Le degré de clarté auquel parviennent les actes d’imagination, qui constituent les songes, nous en procure la connoissance ; il y a un degré déterminé auquel ils commencent à être perceptibles, comme dans les objets de la vue & de l’ouïe, il y a un terme fixe d’où nous commençons à voir & à entendre ; ce degré existant une fois, nous commençons à songer, c’est-à-dire à appercevoir nos songes ; & à mesure que de nouveaux degrés de clarté surviennent, les songes sont plus marqués ; & comme ces degrés peuvent hausser & baisser plusieurs fois pendant le cours d’un même songe, de-là viennent ces inégalités, ces especes d’obscurité qui éclipsent presque une partie d’un songe, tandis que les autres conservent leur netteté ; ces nuances varient à l’infini. Les songes peuvent être détruits de deux manieres, ou lorsque nous rentrons dans l’état du profond sommeil, ou par notre reveil : le reveil c’est le retour des sensations ; dès que les sensations claires & perceptibles renaissent, les songes sont obligés de prendre la fuite : ainsi toute notre vie est partagée entre deux états essentiellement différens l’un de l’autre, dont l’un est la vérité & la réalité, tandis que l’autre n’est que mensonge & illusion ; cependant si la durée des songes égaloit celle de la nuit, & qu’ils fussent toujours d’une clarté sensible, on pourroit être en doute laquelle de ces deux sensations est la plus essentielle à notre bonheur, & mettre en question qui seroit le plus heureux, ou le sultan plongé tous le jour dans les délices de son serrail, & tourmenté la nuit par des rèves affreux, ou le plus misérable de ses esclaves qui, accablé de travail & de coups pendant la journée, passeroit des nuits ravissantes en songes. A la rigueur, le beau titre de réel ne convient guere mieux aux plaisirs dont tant de gens s’occupent pendant leurs veilles, qu’à ceux que les songes peuvent procurer.

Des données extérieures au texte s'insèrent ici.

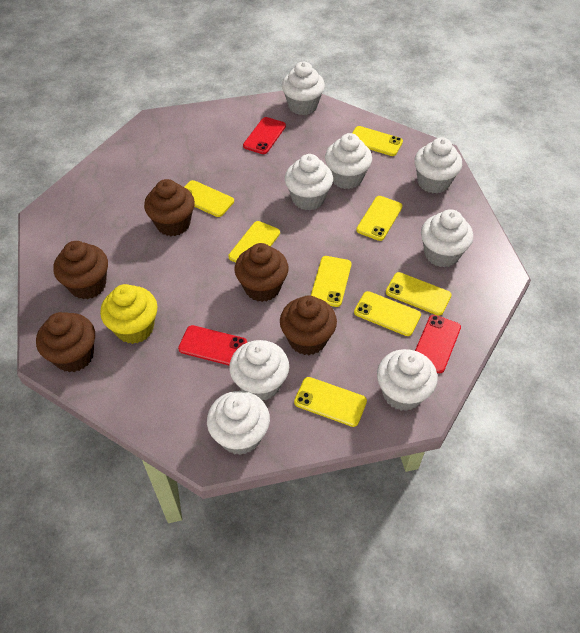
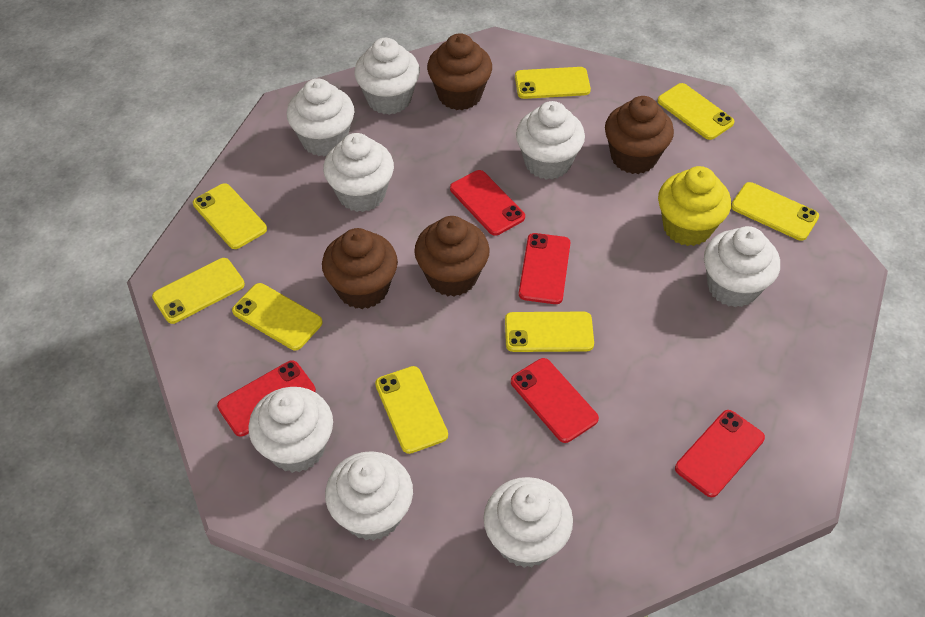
brown cupcake: [36,312,95,372] [53,241,108,299] [144,179,195,236] [235,243,289,302] [280,295,337,355] = 5 -> [322,228,398,309] [414,216,490,297] [427,33,492,110] [605,96,674,174] = 4
red phone: [178,325,247,365] [243,117,286,154] [415,315,461,373] = 3 -> [217,360,316,437] [450,170,525,236] [511,358,599,443] [519,233,570,304] [675,410,765,497] = 5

Cependant l’état de la veille se distingue de celui du sommeil, parce que dans le premier, rien n’arrive sans cause ou raison suffisante.

Les événemens sont liés entre eux d’une maniere naturelle & intelligible, au lieu que dans les songes, tout est décousu, sans ordre, sans vérité : pendant la veille un homme ne se trouvera pas tout-d’un-coup dans une chambre, s’il n’est venu par quelqu’un des chemins qui y conduisent : je ne serai pas transporté de Londres à Paris, si je ne fais le voyage ; des personnes absentes ou même mortes ne s’offriront point à l’improviste à ma vue ; tandis que tout cela, & même des choses étranges, contraires à toutes les lois de l’ordre & de la nature, se produisent dans les songes : c’est donc là le criterium que nous avons pour distinguer ces deux états ; & de la certitude même de ce criterium vient un double embarras, où l’on semble quelquefois se trouver d’un côté pendant la veille, s’il se présente à nous quelque chose d’extraordinaire, & qui, au premier coup d’œil, soit inconcevable ; on se demande à soi-même, est-ce que je rève ? On se tâte, pour s’assurer qu’on est bien éveillé ; de l’autre, quand un songe est bien net, bien lié, & qu’il n’a rassemblé que des choses bien possibles, de la nature de celles qu’on éprouve étant bien éveillé : on est quelquefois en suspens, quand le songe est fini, sur la réalité ; on auroit du penchant à croire que les choses se sont effectivement passées ainsi ; c’est le sort de notre ame, tant qu’elle est embarrassée des organes du corps, de ne pouvoir pas déméler exactement la suite de ses opérations : mais comme le développement de nos organes nous a fait passer d’un songe perpétuel & souverainement confus, à un état

miparti de songes & de vérités, il faut esperer que notre mort nous élevera à un état où la suite de nos idées continuellement claire & perceptible ne sera plus entrecoupée d’aucun sommeil, ni même d’aucun songe : ces réflexions sont tirées d’un essai sur les songes, par M. Formey.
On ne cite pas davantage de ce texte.